About this exercise
Output the whole listing exactly, except for the pictures in it.

Data shown
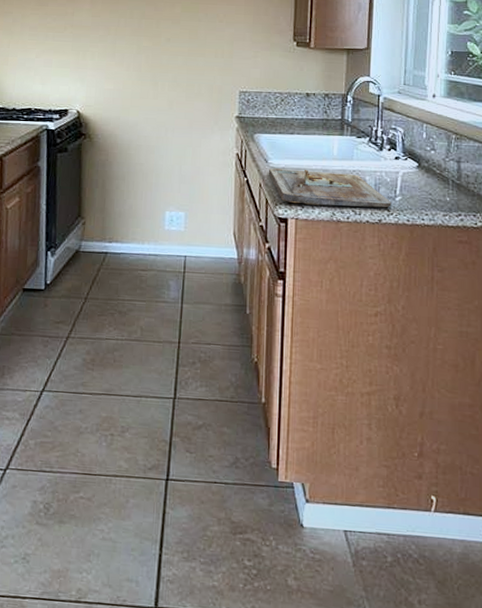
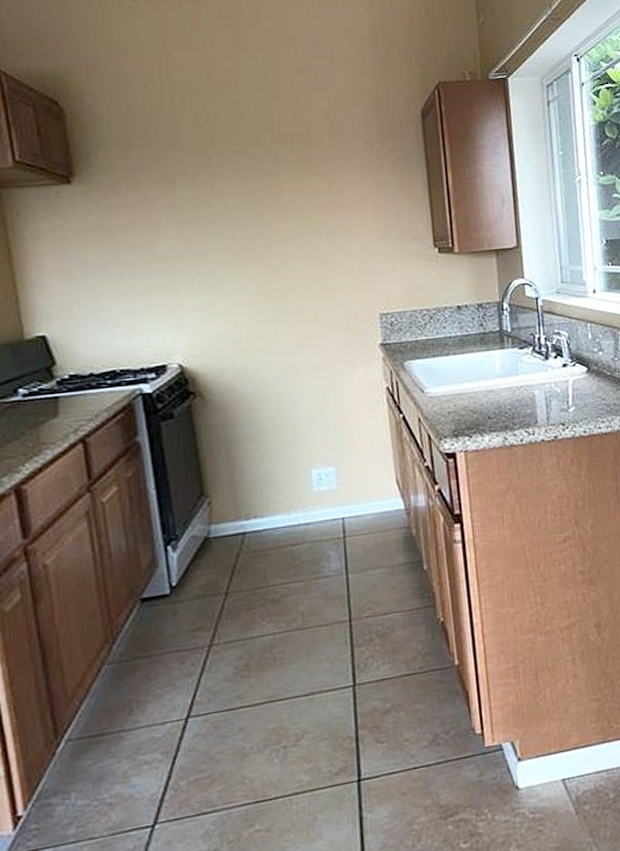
cutting board: present [268,168,392,208] -> none [426,390,566,435]

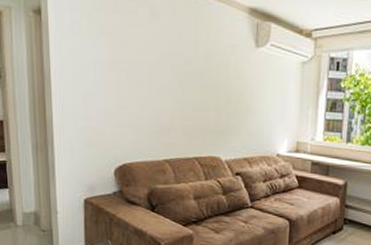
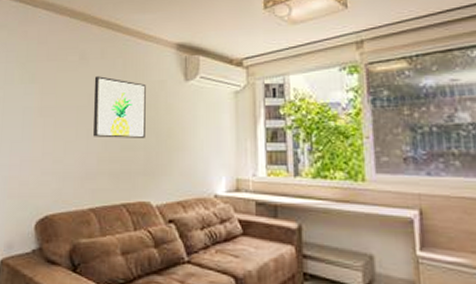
wall art: none [165,34,218,100] -> present [93,76,146,138]

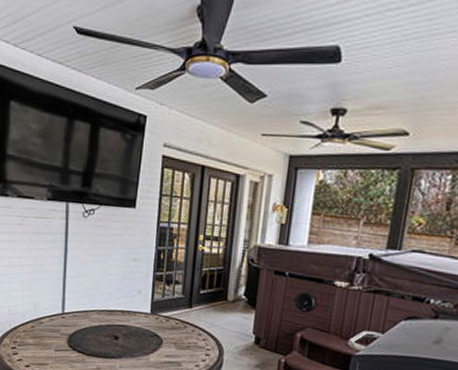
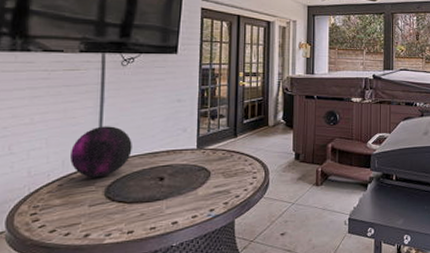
decorative orb: none [40,276,91,326] -> present [70,126,132,178]

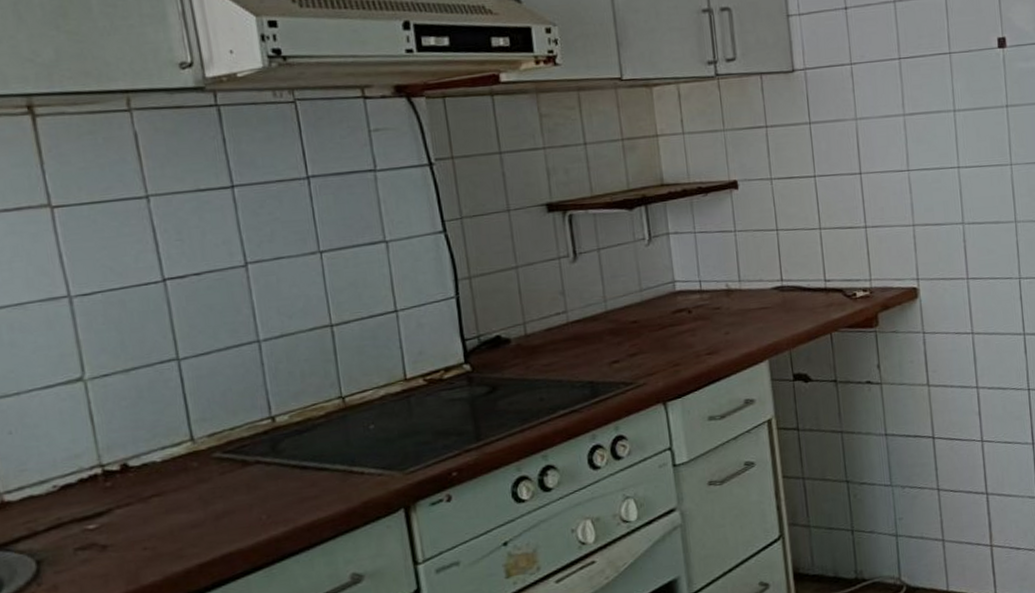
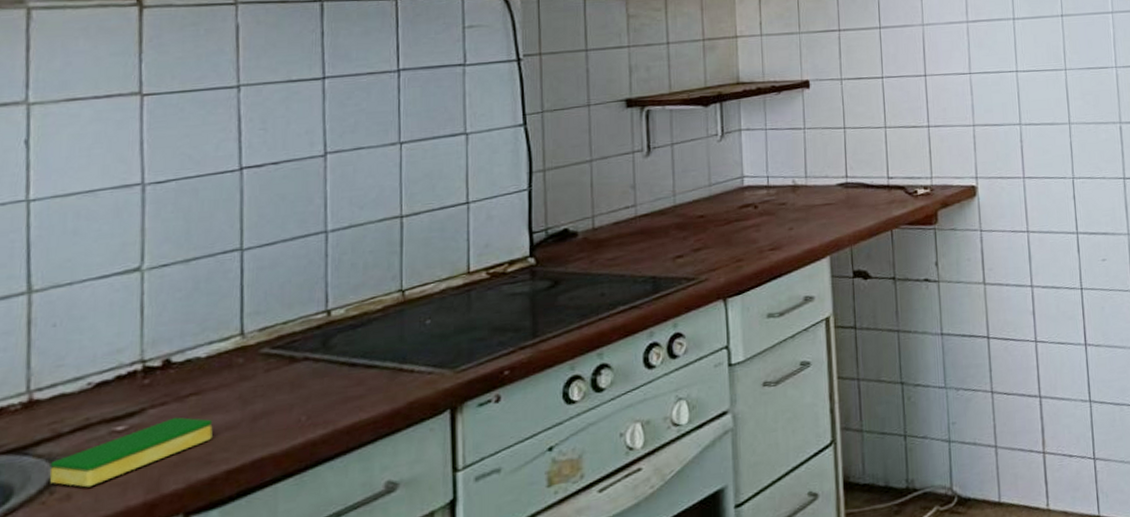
dish sponge: none [32,516,180,580] -> present [49,417,213,488]

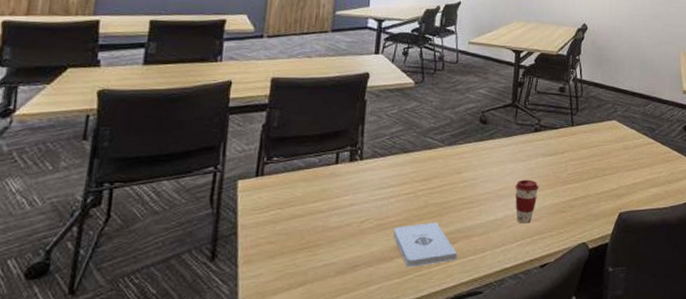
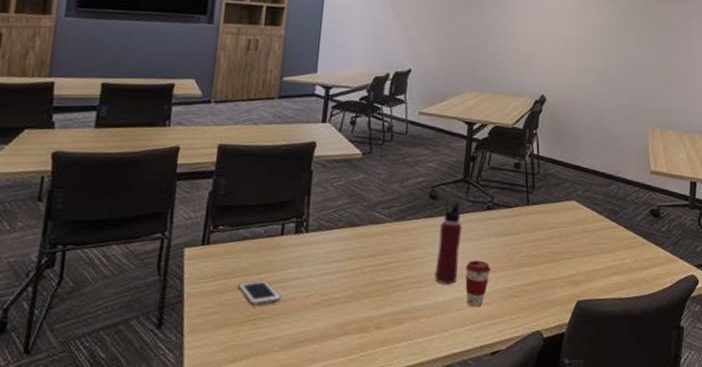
cell phone: none [293,208,337,233] -> present [238,280,282,306]
notepad: present [393,222,458,267] -> none [338,300,404,347]
water bottle: none [486,125,512,204] -> present [434,201,462,285]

Exercise answer
cutting board: present [268,168,392,208] -> none [426,390,566,435]

wall art: none [165,34,218,100] -> present [93,76,146,138]

decorative orb: none [40,276,91,326] -> present [70,126,132,178]

dish sponge: none [32,516,180,580] -> present [49,417,213,488]

cell phone: none [293,208,337,233] -> present [238,280,282,306]
notepad: present [393,222,458,267] -> none [338,300,404,347]
water bottle: none [486,125,512,204] -> present [434,201,462,285]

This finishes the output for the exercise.